> _COMPLETE THE FOLLOWING_:
a. In the account of the science class, check the three statements below. For each, answer yes or no, and quote the exact words of the account that decide it. (i) The writer drew the dead grasshopper in a notebook out of boredom. (ii) The professors explained what to do with the captured crickets. (iii) The professor's friend brings bugs down from an Amazon tree by spraying it with DDT.
b. Go on with the account of the science class, picking up right after its last line.
(Beginning of SUPPLIED PASSAGE)
Jeanne said it was their analytical nature, which is close, but more it's their "dry" view of the world. It's all about data and observation and collecting things and asking questions. I find myself, halfway through the day, asking again and again, "Now what do you want us to do with...?"...and you can fill in the blank with all sorts of topics...like today: "What do you want us to do with the crickets we just captured and smooshed under a petri dish?" Or "What do you want me to do with this large grasshopper lying dead and smelly on the paper towel in front of me?"

And they really have no answer. They just keep plopping larvae and pupa and crayfish in front of us and then wonder around the room saying, "Isn't science fun?"

At one point, one of the professors walked by where I started to draw the dead grasshopper in my notebook out of boredom and she said, "Oh, drawing them, that's a good idea?"

Ya think?

The class is interesting in that, as primarily a teacher who focuses on the humanities, it's nice to be exposed to bugs and slugs and the world of science, but on the other hand, I find myself far more interested in the names of the herbs we walked through at the Univeristy herb garden and the history behind those names than the actually capturing of bugs that will die, get skewered with a pin, and sit in a pretty box the professors have provided for us so we can have a insect box in our classrooms.

And another odd thing about science teachers is that they don't really talk...well, except for the obnoxious guy across from me who won't shut up. Actually, they talk, but it didn't seem to go beyond the deeper meanings of observation or edification.

Professor: A good friend of mine goes down to the rainforests in the Amazon and collects bugs.

Student: How does he collect them?

Professor: Oh, it's fascinating work. He spreads out huge mesh nets along the bottom of this enormous tree, sprays the tree with DDT and the bugs fall into his net by the thousands. And most of them have never been catalogued.

Class: Ohhhh, ahhhh, wow.
(End of SUPPLIED PASSAGE)
(Beginning of SUPPLIED MATERIAL)
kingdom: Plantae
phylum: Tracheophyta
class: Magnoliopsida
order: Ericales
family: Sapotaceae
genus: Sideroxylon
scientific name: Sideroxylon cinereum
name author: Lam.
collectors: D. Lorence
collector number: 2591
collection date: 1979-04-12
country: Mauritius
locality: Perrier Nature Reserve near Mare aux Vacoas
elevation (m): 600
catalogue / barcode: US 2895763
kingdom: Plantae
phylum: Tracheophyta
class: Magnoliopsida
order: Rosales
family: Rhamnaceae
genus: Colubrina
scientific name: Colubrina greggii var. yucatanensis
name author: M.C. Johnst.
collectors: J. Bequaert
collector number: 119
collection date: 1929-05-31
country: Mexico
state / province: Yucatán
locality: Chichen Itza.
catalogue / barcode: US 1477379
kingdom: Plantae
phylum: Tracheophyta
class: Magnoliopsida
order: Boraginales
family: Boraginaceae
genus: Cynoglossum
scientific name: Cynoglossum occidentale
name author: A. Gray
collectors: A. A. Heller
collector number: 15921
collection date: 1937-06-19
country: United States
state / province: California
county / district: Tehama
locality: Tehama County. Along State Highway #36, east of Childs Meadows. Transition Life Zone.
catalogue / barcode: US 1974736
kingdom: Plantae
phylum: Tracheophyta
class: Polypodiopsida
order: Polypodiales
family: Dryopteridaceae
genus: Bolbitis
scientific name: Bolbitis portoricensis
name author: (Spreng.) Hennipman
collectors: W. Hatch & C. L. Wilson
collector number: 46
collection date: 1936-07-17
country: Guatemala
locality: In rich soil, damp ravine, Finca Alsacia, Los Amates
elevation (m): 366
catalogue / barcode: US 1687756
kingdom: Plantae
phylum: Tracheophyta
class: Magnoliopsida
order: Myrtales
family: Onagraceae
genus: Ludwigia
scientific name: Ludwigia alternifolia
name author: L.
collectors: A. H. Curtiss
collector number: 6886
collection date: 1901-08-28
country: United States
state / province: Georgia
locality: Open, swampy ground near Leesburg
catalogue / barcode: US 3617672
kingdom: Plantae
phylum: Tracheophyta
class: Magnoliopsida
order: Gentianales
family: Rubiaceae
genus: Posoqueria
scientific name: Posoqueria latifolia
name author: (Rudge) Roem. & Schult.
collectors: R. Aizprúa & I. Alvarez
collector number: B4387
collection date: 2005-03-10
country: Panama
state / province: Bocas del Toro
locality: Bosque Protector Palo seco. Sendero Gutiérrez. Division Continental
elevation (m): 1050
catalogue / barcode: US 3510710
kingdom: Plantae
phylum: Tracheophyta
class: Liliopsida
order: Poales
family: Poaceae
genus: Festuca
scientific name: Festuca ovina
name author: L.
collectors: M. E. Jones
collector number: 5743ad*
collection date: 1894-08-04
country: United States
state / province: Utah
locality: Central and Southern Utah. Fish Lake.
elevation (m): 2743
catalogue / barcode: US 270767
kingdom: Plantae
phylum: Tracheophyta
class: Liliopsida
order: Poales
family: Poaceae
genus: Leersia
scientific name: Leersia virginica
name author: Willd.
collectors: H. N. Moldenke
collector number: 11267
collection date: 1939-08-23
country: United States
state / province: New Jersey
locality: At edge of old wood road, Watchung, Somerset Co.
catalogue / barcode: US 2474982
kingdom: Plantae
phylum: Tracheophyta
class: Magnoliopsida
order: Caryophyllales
(End of SUPPLIED MATERIAL)
> _RESULTS OF THE EXERCISE_:
a.
(i) Yes: "I started to draw the dead grasshopper in my notebook out of boredom"
(ii) No: "And they really have no answer."
(iii) Yes: "sprays the tree with DDT and the bugs fall into his net by the thousands"

b.
Me (thinking quietly to myself): DDT? What else falls out of the tree? What if that was the last colony of a particular bug that no one's every seen before? What about the birds?

Me (not so quietly to my neighbor): Why do we need to catalogue them all?

Neighbor: Oh, it's so important...we make such amazing medical discoveries. A cure for cancer might be in those trees.

Me (quietly to myself): Why is it all about us? What if we, humanity, are the key to finding a cure for the end of destruction for all rare and exotic bugs? What if the cure for eliminating invasive species is eliminating the worst invasive species on the planet, us?

And to think...there's a big old picture of Rachel Carson stapled to the wall of the classroom.

So, on our mini-field trip to the herb garden, I snapped photos of the herbs,didn't write down a single name of the plants, captured three insects and then released them when class got out.



Oh, and in case you were wondering, slug slime, in our clinical trials, was stronger than glue stick glue.

Thank god nature won that contest!

Lily of the Pad Part II



Okay, the image finally loaded solving the minor mystery...twas the website that struggled with the photos.




These photos are, of course, lily pads found in the Arboretum on Lake Washington. Our task as inquisitive scientists was to scrape the underside of the pad for "life" of which we found plenty. My favorite micro-organism was the "voxvol" ... a round transluscent sphere with four green dots (much like a beach ball). The sphere is made up of thousands of individual cells with tiny flaggelates for swimmers. They all work together to make the sphere literally roll along like a beach ball rolling on the ground. Of course, they aren't on the ground, they are in the water.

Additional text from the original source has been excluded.